- **Exercise prompt**: As soon as the line containing "thumb mcp: (1064, 917)" appears in the material below, start returning lines exactly, and end with the line containing "middle tip: (960, 949)".
□ □ □
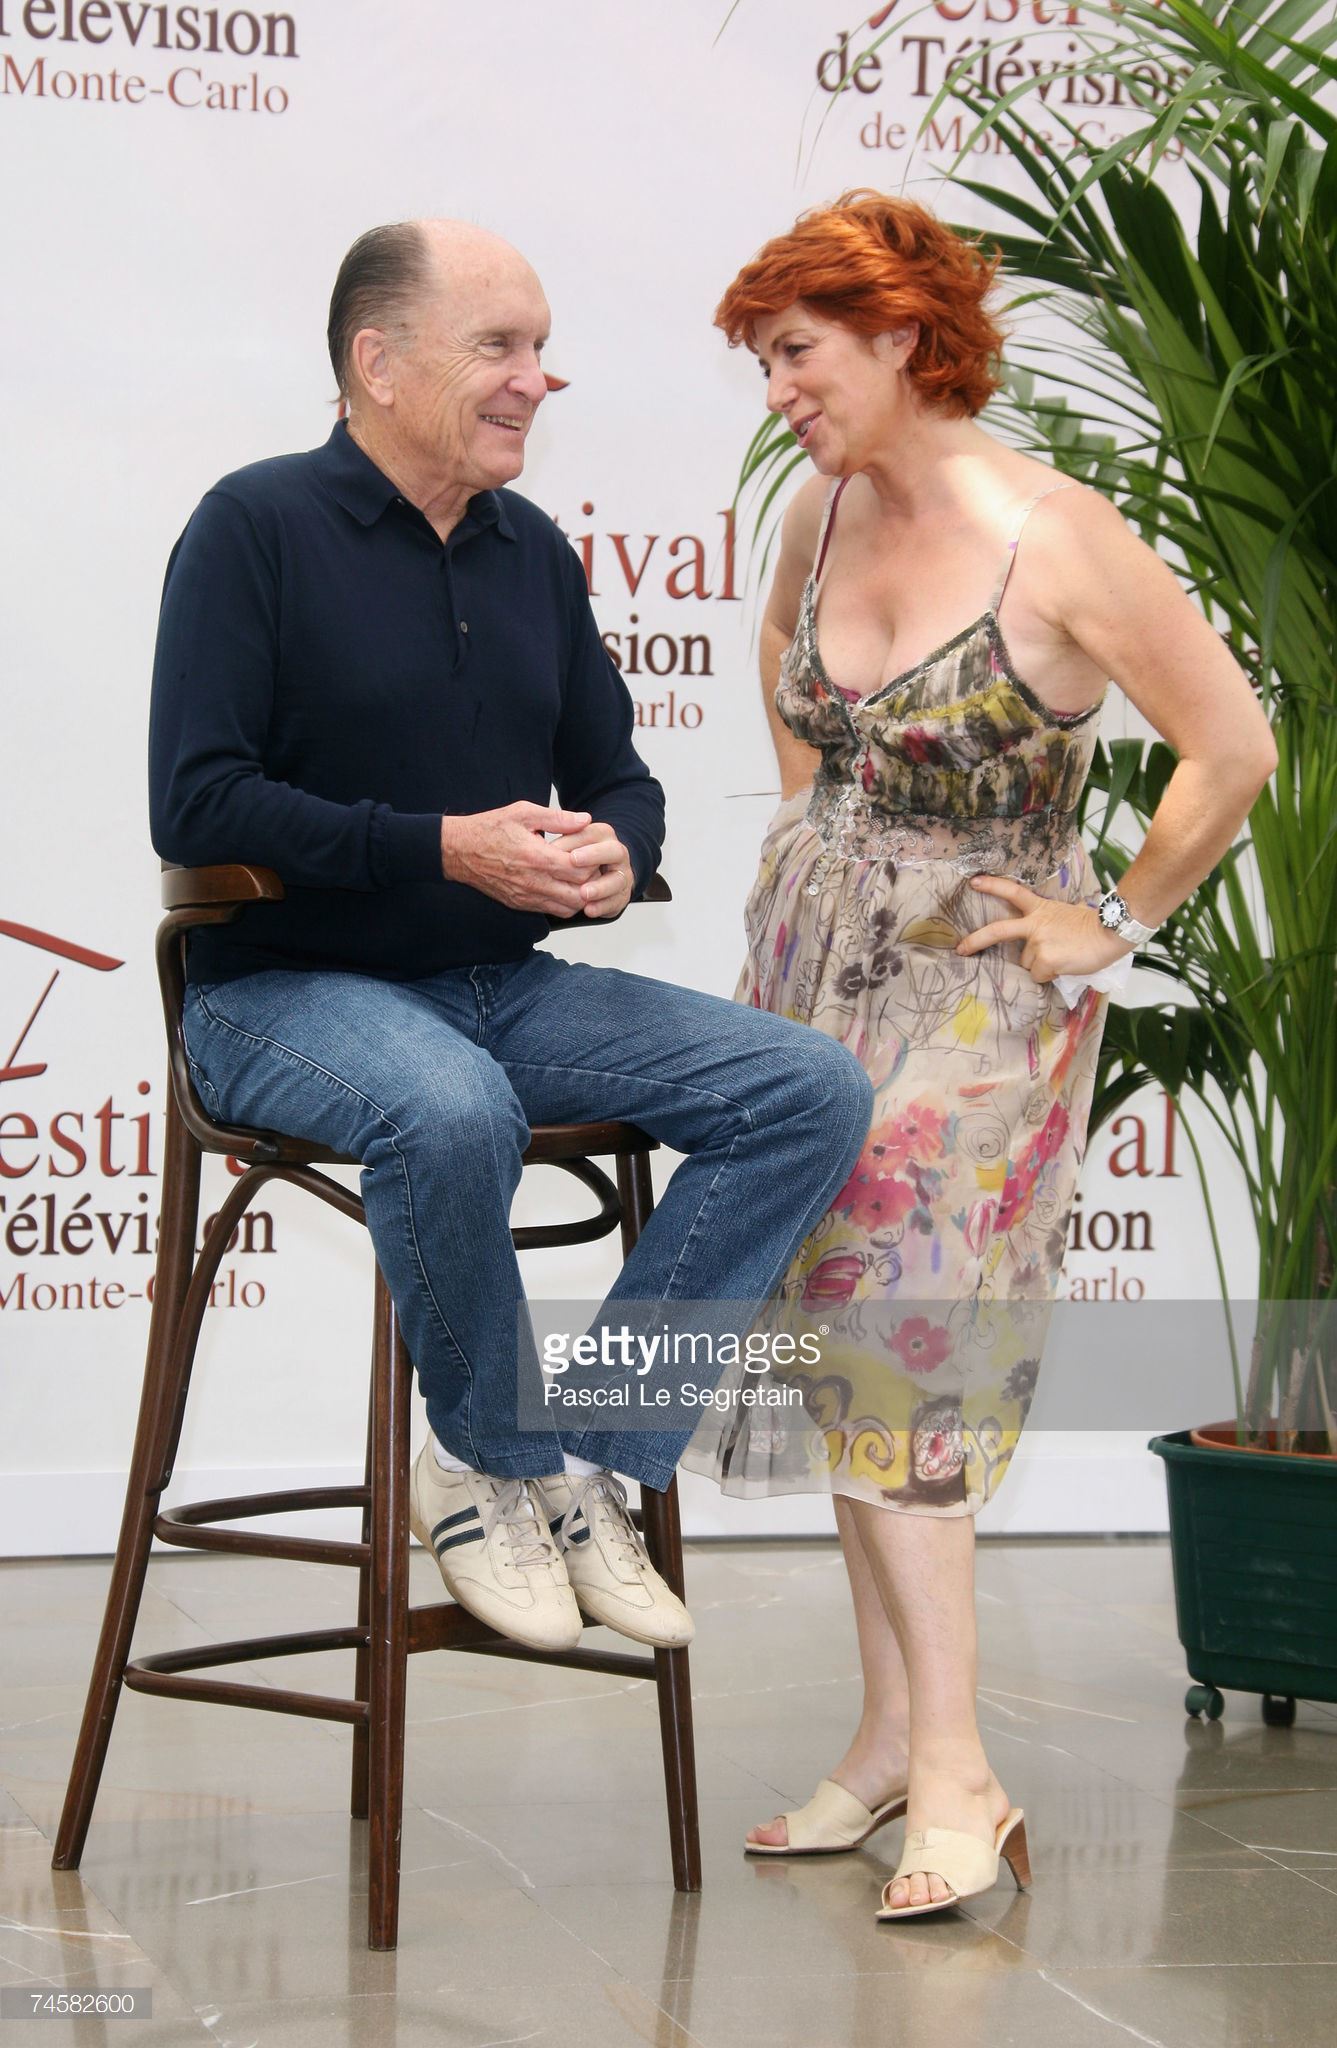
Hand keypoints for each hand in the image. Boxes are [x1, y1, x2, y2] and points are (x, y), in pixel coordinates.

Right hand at [440, 803, 592, 915]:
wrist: (459, 851)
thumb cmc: (490, 829)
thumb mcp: (523, 813)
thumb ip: (557, 818)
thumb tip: (585, 819)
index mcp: (538, 858)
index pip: (581, 870)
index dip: (593, 862)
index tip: (592, 851)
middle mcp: (534, 882)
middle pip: (580, 893)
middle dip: (591, 881)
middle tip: (590, 865)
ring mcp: (527, 897)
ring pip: (569, 908)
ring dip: (579, 895)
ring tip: (578, 877)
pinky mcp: (520, 904)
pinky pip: (552, 911)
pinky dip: (564, 902)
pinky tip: (563, 885)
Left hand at [563, 821, 633, 919]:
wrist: (594, 875)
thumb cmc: (573, 854)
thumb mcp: (564, 840)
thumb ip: (559, 832)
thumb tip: (554, 837)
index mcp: (603, 835)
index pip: (593, 833)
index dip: (577, 840)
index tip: (560, 848)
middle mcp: (616, 853)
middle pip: (614, 851)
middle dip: (594, 856)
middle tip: (573, 861)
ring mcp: (621, 875)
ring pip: (617, 879)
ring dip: (600, 887)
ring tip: (583, 893)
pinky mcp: (620, 895)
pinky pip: (616, 901)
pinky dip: (602, 906)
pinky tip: (589, 910)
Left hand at [955, 875, 1131, 983]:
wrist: (1110, 932)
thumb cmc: (1092, 927)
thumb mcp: (1064, 917)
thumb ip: (1045, 927)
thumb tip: (1038, 950)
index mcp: (1041, 909)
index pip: (1013, 893)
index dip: (993, 886)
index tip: (973, 882)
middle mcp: (1034, 924)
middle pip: (998, 930)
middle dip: (976, 940)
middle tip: (960, 949)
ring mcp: (1038, 942)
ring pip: (1028, 964)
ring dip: (1041, 965)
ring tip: (1064, 957)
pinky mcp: (1045, 960)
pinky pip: (1039, 976)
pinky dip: (1051, 976)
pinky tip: (1066, 966)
□ □ □
- **Task response**:
thumb mcp: (1064, 917)
thumb ip: (1045, 927)
thumb tip: (1038, 950)
index mcp: (1041, 909)
index pip: (1013, 893)
index dip: (993, 886)
index tip: (973, 882)
middle mcp: (1034, 924)
middle pip: (998, 930)
middle dip: (976, 940)
middle tip: (960, 949)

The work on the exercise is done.